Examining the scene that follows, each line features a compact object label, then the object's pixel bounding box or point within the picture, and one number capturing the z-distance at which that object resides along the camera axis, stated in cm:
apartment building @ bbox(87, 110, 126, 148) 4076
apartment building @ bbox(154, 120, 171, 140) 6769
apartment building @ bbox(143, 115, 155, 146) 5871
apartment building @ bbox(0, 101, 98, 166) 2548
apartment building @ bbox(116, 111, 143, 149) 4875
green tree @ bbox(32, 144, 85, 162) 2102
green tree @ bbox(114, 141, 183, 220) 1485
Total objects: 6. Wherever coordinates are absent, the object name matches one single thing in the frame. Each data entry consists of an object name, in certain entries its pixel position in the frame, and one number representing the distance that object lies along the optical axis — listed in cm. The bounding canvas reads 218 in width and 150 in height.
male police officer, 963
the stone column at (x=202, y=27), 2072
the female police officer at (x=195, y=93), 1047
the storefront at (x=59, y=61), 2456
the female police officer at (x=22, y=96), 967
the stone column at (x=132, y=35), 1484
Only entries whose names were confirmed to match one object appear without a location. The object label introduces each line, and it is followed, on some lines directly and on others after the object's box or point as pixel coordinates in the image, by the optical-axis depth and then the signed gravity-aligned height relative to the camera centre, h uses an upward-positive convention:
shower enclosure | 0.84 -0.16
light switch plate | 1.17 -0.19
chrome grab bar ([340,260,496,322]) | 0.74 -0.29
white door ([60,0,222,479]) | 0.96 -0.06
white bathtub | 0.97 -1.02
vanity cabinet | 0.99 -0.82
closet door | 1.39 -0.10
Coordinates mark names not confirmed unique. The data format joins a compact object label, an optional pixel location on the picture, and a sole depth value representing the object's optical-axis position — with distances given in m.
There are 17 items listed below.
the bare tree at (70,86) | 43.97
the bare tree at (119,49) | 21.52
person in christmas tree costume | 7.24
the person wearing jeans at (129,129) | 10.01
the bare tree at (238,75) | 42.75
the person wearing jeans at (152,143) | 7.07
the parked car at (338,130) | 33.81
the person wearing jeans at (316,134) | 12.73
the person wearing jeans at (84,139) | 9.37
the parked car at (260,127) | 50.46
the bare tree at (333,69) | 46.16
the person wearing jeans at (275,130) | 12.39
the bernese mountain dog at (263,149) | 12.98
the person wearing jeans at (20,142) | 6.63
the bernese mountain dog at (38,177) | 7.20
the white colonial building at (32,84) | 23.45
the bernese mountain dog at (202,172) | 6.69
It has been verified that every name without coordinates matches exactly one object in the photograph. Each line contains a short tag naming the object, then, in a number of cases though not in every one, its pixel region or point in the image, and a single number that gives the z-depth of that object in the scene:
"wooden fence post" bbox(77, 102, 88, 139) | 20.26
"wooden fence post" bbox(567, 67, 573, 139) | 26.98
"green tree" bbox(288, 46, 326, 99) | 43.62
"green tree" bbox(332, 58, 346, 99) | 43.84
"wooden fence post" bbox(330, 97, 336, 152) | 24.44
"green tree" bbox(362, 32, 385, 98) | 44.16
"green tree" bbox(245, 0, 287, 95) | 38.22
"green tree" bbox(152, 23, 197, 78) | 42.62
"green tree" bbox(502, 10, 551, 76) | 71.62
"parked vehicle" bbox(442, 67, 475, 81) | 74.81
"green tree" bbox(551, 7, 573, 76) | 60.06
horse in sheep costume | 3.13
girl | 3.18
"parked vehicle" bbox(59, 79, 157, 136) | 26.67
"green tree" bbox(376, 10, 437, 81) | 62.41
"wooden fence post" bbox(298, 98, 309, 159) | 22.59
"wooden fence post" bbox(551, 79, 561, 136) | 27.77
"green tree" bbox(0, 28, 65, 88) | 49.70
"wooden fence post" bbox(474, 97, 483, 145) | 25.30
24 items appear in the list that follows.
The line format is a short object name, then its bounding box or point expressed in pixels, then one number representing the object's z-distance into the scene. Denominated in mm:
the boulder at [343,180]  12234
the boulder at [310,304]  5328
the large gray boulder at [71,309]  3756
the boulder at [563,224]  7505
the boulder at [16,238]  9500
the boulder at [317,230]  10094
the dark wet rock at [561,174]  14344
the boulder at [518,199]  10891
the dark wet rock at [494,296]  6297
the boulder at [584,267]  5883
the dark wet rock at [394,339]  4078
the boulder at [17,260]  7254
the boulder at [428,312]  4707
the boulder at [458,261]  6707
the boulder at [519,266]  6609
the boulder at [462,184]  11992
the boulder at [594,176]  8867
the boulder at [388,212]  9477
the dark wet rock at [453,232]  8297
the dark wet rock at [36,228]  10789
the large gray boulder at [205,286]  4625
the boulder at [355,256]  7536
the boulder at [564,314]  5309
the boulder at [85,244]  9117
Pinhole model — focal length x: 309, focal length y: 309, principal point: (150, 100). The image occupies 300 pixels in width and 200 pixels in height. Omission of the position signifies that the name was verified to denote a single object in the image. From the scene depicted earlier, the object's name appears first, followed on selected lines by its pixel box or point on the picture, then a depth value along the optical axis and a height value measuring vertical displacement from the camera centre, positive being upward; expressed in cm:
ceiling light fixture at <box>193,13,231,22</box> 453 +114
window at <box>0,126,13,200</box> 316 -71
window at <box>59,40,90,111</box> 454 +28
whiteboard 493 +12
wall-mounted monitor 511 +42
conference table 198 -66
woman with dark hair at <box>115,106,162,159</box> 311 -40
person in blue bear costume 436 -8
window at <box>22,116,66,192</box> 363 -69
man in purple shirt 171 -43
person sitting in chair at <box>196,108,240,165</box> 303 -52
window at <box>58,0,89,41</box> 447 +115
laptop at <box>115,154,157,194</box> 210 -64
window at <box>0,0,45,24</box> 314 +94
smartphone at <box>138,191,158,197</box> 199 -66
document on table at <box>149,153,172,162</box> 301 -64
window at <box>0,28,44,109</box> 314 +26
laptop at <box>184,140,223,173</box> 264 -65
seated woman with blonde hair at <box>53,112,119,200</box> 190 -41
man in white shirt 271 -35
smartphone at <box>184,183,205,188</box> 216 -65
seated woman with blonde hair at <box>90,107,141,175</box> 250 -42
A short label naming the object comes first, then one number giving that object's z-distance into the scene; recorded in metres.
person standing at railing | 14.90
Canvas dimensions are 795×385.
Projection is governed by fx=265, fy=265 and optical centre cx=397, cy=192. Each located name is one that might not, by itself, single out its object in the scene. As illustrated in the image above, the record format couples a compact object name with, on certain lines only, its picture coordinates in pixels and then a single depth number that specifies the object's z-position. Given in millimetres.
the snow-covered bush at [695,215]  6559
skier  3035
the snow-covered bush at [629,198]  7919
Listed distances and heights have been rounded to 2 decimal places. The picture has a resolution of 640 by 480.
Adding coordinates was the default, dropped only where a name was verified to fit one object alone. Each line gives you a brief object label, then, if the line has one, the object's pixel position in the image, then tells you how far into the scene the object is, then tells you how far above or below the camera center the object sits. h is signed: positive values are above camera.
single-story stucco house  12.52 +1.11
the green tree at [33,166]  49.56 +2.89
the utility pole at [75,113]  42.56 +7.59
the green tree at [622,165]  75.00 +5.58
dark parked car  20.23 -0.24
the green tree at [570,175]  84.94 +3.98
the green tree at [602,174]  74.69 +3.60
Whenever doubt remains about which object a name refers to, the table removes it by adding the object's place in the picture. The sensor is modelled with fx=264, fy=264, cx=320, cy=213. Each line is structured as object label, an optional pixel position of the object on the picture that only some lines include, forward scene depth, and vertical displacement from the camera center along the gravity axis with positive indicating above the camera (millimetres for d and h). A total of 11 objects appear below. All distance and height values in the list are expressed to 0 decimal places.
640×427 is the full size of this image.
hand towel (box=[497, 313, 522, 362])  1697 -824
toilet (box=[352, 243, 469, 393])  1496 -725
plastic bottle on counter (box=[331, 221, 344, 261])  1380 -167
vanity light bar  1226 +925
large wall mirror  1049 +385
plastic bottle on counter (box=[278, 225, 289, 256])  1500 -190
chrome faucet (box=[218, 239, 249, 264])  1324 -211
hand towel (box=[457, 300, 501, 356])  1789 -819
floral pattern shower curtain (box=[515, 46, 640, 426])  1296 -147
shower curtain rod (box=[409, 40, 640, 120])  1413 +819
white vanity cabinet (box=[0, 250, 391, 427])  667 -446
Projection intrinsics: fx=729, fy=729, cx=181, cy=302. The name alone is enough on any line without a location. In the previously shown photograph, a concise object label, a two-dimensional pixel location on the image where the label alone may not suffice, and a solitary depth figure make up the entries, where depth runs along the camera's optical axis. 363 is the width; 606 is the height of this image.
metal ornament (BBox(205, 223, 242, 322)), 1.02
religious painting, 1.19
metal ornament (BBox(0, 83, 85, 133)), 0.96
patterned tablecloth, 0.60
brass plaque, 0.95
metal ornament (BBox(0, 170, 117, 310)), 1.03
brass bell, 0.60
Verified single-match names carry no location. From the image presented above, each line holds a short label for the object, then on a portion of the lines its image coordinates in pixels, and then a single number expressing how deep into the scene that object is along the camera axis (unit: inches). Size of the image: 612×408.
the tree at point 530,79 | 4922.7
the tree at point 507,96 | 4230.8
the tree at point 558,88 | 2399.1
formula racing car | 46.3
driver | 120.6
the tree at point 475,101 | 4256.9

....................

TASK OBJECTIVE: Using the records above, restate word for word the lines from the one with "conference table 198 -66" through the one with "man in white shirt 271 -35", both included.

SOLUTION TO THE PROBLEM:
conference table 198 -66
woman with dark hair at <box>115,106,162,159</box> 311 -40
person in blue bear costume 436 -8
window at <box>22,116,66,192</box> 363 -69
man in purple shirt 171 -43
person sitting in chair at <box>196,108,240,165</box> 303 -52
window at <box>58,0,89,41</box> 447 +115
laptop at <box>115,154,157,194</box> 210 -64
window at <box>0,0,45,24</box> 314 +94
smartphone at <box>138,191,158,197</box> 199 -66
document on table at <box>149,153,172,162</box> 301 -64
window at <box>0,28,44,109</box> 314 +26
laptop at <box>184,140,223,173</box> 264 -65
seated woman with blonde hair at <box>53,112,119,200</box> 190 -41
man in white shirt 271 -35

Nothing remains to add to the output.